O ciclo de vida de um ativo listado em bolsa

01/04/2021

Nem todo ativo listado em bolsa segue o mesmo ciclo de vida. Dito isso, considere o ciclo descrito abaixo em que um ativo inicialmente enfrenta a desconfiança dos agentes ("Contrarian") e que, aos poucos, vai ganhando confiança, na medida em que tal ativo comece a gerar lucros sustentáveis ("Income Producing").

Um bom exemplo é a Ambev. Em um passado distante, as ações da Brahma e da Antártica já foram consideradas apostas ousadas no mercado ("Contrarians"). A formação da holding Ambev foi certamente um marco e contribuiu para que a percepção do mercado com relação a empresa mudasse bastante. No começo da década passada, após um longo ciclo de expansão doméstica e internacional, a Ambev viveu seus melhores momentos.
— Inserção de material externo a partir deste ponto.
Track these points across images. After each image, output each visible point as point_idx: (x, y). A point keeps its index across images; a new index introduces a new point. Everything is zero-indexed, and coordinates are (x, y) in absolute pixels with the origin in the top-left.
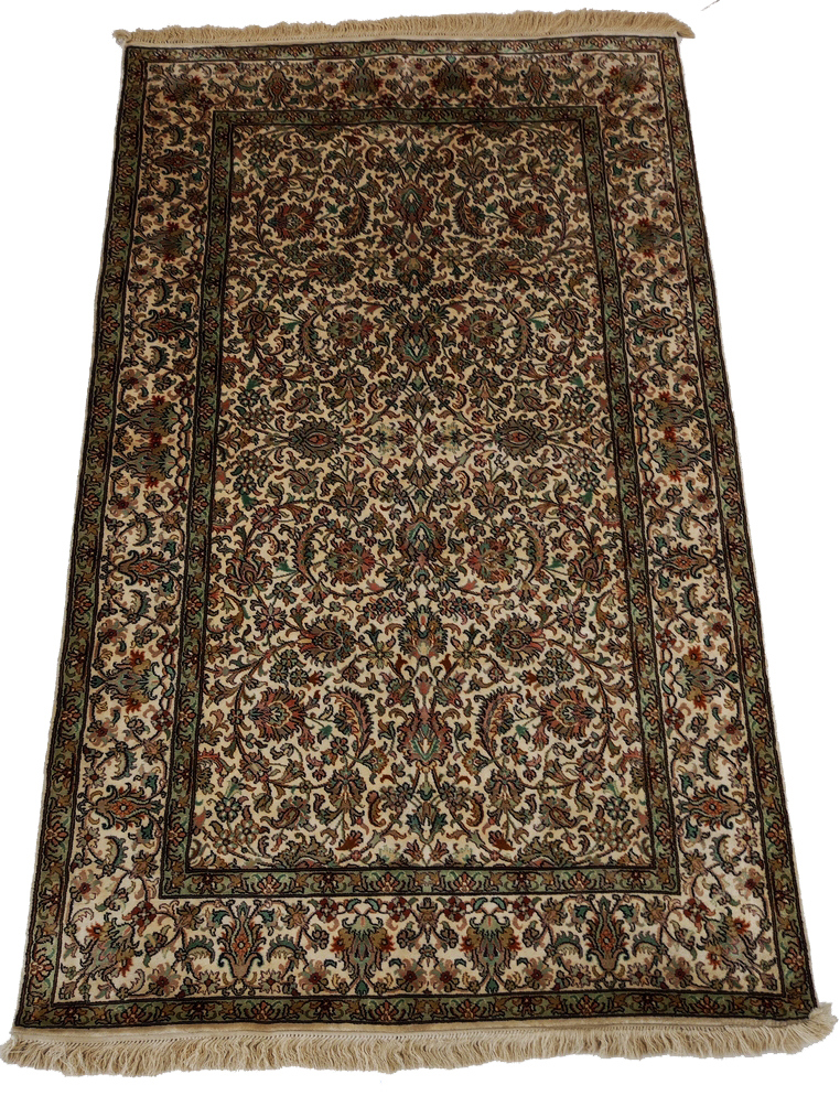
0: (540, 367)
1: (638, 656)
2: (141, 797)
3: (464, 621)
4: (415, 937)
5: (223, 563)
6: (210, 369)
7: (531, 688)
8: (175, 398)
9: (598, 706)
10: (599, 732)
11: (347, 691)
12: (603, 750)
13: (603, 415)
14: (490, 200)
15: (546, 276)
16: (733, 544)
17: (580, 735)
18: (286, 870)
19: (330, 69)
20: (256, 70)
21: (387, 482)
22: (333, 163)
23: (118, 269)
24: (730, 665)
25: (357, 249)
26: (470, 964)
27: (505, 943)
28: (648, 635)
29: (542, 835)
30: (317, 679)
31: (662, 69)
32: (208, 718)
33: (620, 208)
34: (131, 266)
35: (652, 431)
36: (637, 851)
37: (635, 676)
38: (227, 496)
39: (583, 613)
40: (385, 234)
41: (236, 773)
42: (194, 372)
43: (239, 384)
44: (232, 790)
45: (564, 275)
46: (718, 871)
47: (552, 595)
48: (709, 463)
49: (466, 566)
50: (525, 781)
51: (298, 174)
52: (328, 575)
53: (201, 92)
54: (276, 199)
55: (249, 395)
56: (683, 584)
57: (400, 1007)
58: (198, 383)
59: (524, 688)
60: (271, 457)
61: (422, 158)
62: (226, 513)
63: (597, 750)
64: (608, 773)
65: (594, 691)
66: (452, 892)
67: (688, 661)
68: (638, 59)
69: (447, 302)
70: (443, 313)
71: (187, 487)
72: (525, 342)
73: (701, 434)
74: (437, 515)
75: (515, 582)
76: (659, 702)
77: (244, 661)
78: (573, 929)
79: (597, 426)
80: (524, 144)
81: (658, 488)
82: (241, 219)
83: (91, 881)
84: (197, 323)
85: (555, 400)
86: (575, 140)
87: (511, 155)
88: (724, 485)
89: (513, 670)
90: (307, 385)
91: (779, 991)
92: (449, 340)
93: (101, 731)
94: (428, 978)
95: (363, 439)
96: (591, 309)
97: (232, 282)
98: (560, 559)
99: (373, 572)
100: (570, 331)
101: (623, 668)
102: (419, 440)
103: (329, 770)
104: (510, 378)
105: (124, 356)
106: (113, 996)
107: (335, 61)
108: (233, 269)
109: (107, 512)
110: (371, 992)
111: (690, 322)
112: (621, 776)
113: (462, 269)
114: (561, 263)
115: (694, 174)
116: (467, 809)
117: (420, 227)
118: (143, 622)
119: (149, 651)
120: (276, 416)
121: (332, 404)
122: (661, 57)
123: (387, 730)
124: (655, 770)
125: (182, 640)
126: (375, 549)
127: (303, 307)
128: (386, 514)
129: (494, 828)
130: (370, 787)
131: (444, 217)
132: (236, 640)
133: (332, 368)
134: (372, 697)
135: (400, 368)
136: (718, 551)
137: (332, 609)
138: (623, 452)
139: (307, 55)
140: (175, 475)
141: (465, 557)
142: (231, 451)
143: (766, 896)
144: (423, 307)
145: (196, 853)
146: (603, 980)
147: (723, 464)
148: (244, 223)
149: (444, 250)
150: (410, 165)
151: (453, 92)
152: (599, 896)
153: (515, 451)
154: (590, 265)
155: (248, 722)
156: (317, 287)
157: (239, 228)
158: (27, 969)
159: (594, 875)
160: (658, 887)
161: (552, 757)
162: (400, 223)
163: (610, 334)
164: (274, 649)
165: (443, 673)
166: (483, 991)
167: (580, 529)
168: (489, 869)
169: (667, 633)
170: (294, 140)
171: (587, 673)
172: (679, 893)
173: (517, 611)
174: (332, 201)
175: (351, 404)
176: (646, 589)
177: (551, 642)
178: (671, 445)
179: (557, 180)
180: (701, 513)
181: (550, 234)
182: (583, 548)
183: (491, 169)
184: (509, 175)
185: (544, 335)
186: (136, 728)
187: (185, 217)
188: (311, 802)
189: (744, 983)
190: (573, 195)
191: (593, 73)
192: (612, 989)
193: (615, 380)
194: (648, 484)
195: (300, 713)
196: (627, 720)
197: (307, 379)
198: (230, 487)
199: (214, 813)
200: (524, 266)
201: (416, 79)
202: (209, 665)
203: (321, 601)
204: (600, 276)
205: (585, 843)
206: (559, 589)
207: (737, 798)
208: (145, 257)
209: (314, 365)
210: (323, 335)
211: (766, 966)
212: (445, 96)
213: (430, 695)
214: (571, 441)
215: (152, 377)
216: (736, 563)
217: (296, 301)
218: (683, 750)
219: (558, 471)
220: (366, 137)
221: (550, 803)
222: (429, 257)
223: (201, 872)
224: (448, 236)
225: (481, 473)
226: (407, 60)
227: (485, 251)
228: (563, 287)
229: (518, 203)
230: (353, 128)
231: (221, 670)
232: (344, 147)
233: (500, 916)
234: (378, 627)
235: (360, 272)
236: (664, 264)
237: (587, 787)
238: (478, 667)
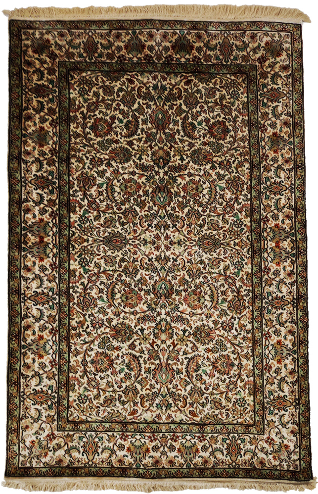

Ao gerar muito caixa consistentemente, a empresa que foi uma espécie de "growth stock" durante a era Lula/Dilma, atingiu um status de antifragilidade que durou alguns anos. 

Contudo, de forma cíclica, o sucesso da empresa trouxe a concorrência e o surgimento de um novo mercado - o de cervejas artesanais. Isso, combinado com uma forte recessão doméstica, contribuíram para que a Ambev deixasse o posto de queridinha (antifragil) e fosse enviada ao purgatório. Algo similar ocorreu com o preço das ações da Cielo, da BR Foods, e algumas outras empresas domésticas.

Dito isso, aproveito o ciclo apresentado na ilustração acima para chamar atenção de um atributo que muitas vezes não é tão discutido. Refiro-me ao fato de que um ativo, durante sua jornada de "CONTRARIAN" ao PURGATÓRIO, muitas vezes passa a habitar a carteira de um número elevado de investidores, sejam eles fundos, pessoas físicas ou bancos. Este fenômeno atende pelo nome, em inglês, de "widely held". 

Nem todo ativo antifrágil conta com a mesma popularidade; alguns são mais "pop" do que outros. Existem alguns em que a passagem pelo purgatório tende a ser mais longa, não só pela percepção de baixo crescimento na lucratividade, mas também pelo fato de que tal passagem mantém o "comprador marginal" a distância. Afinal, o investidor tende a fazer a seguinte pergunta a si mesmo: para que comprar mais ações desta empresa se já estou abarrotado dela? As ações da Cielo e da Ambev representam bem este fenômeno que busco explorar. 

Ambas foram consideradas queridíssimas pelo mercado; a Ambev no início da década passada, a Cielo um pouco depois. Ambas continuam exibindo um alto nível de lucratividade, embora no caso da Cielo o declínio na lucratividade tenha sido um tanto radical. 

Um ótimo exemplo de uma ação "widely held" pode ser visto no comportamento do preço das ações da Microsoft durante o período entre 2002 e 2010. O preço da ação fez uma máxima no ano 2000, negociando com um múltiplo super esticado de quase 80x lucro. Todavia, mesmo com receita e lucratividade crescente nos anos subsequentes -- como podemos ver nos gráficos abaixo -- o preço da ação andou de lado por boa parte daquela década.

Pode-se dizer que, durante a primeira década do milênio, as ações da Microsoft desceram ao purgatório e por lá ficaram por um longo período. Duas explicações se destacam: o fato dela ter atingido o status de "widely held" e, pelo fato, de que o foco dos investidores migrou dos EUA para o resto do mundo; em particular para os países produtores de commodities. 

Nos últimos anos, o purgatório no mercado acionário norte-americano era frequentado por ações de empresas do setor petrolífero e do setor bancário. 

Algumas empresas ressurgem das cinzas e percorrem todo o ciclo descrito inicialmente durante algumas vezes em sua jornada. Outras seguem ciclos distintos. O meu objetivo aqui é buscar chamar atenção para uma das razões que pode justificar discrepâncias em que duas empresas de um determinado índice, com lucros anuais parecidos, exibem capitalizações de mercado bem distintas.

Em 2020 a Cielo lucrou aproximadamente 500 milhões reais e hoje conta com um valor de mercado próximo a 10 bilhões de reais. Já a Lojas Americanas lucrou 315 milhões e conta com um valor de mercado de 42 bilhões. Embora  a percepção de crescimento seja o principal fator de explicação desta discrepância, não devemos ignorar, de forma alguma,  o fator "widely held".